E poi c’è Dino Rizzi, uno che da anni combatte inciviltà e i tempi biblici di Amiu e Multiservizi. L’ultima del paladino del decoro è stata la cancellazione, in appena 5 minuti, delle frecce che sembravano falli all’ingresso del Municipio 1, in via Trevisani. Cinque minuti sembrano tanti, ma sarebbero stati molti meno se ad intervenire con le giuste attrezzature fosse stato chi viene pagato per farlo.

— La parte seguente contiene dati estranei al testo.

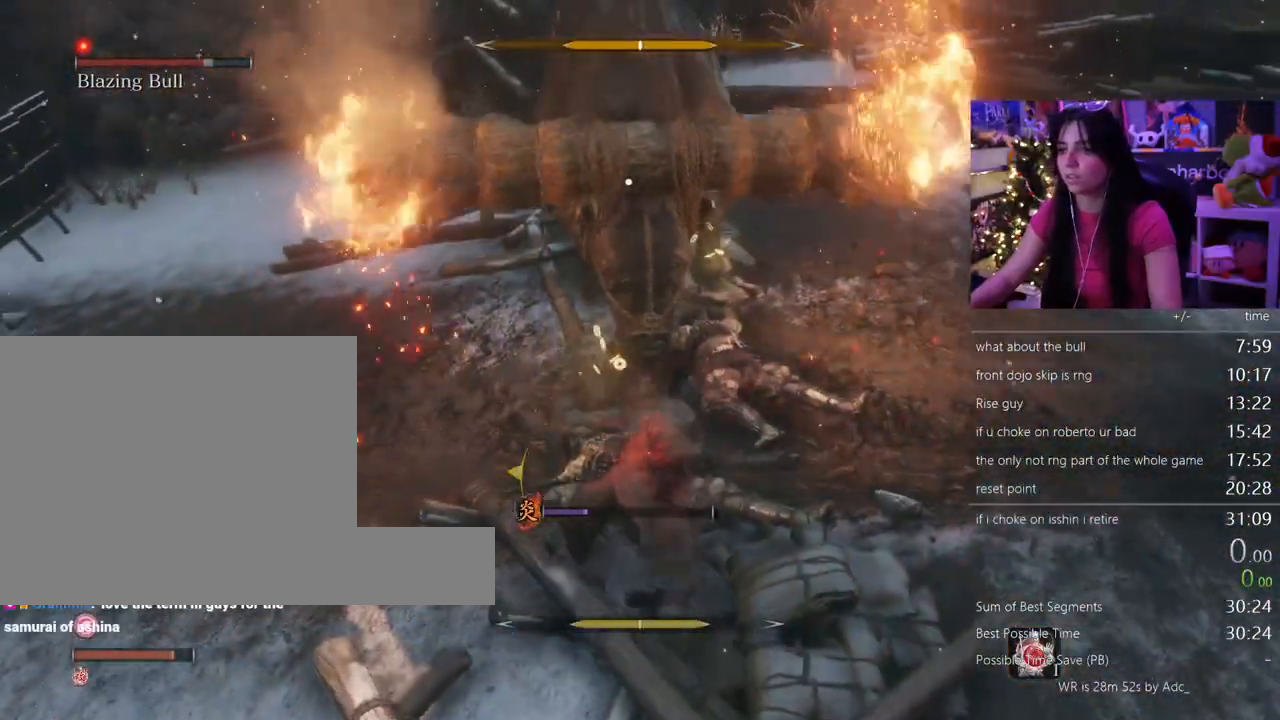
{"keys": [], "mouse": [], "events": [[483, "w", "up"]]}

Il senso civico e l’abnegazione di questi e altri cittadini di cui negli anni abbiamo raccontato gesti encomiabili sono meritevoli di segnalazione, ma allo stesso tempo sottolinea i tanti interventi inadeguati da parte di chi dovrebbe provvedere per contratto al decoro cittadino.

Basta farsi un giro per le vie del centro, non solo del borgo antico, per vedere marciapiedi lerci sotto i sandali di turisti schifati. Noi stessi abbiamo dimostrato nelle scorse settimane le condizioni di degrado assoluto in cui versava via Nicolai, mentre la famiglia polacca si tappava il naso.

Il salto di qualità non arriva solo dal progetto avveniristico o dalla strada riqualificata e ridefinita europea tanto per darsi qualche aria. Quelle opere, ma in generale l’intera città, non possono bastare e sostituire gli interventi digestione ordinaria e ordinarissima. In caso contrario Bari rimarrà nell’eterno limbo dell’essere bellissima e maledetta.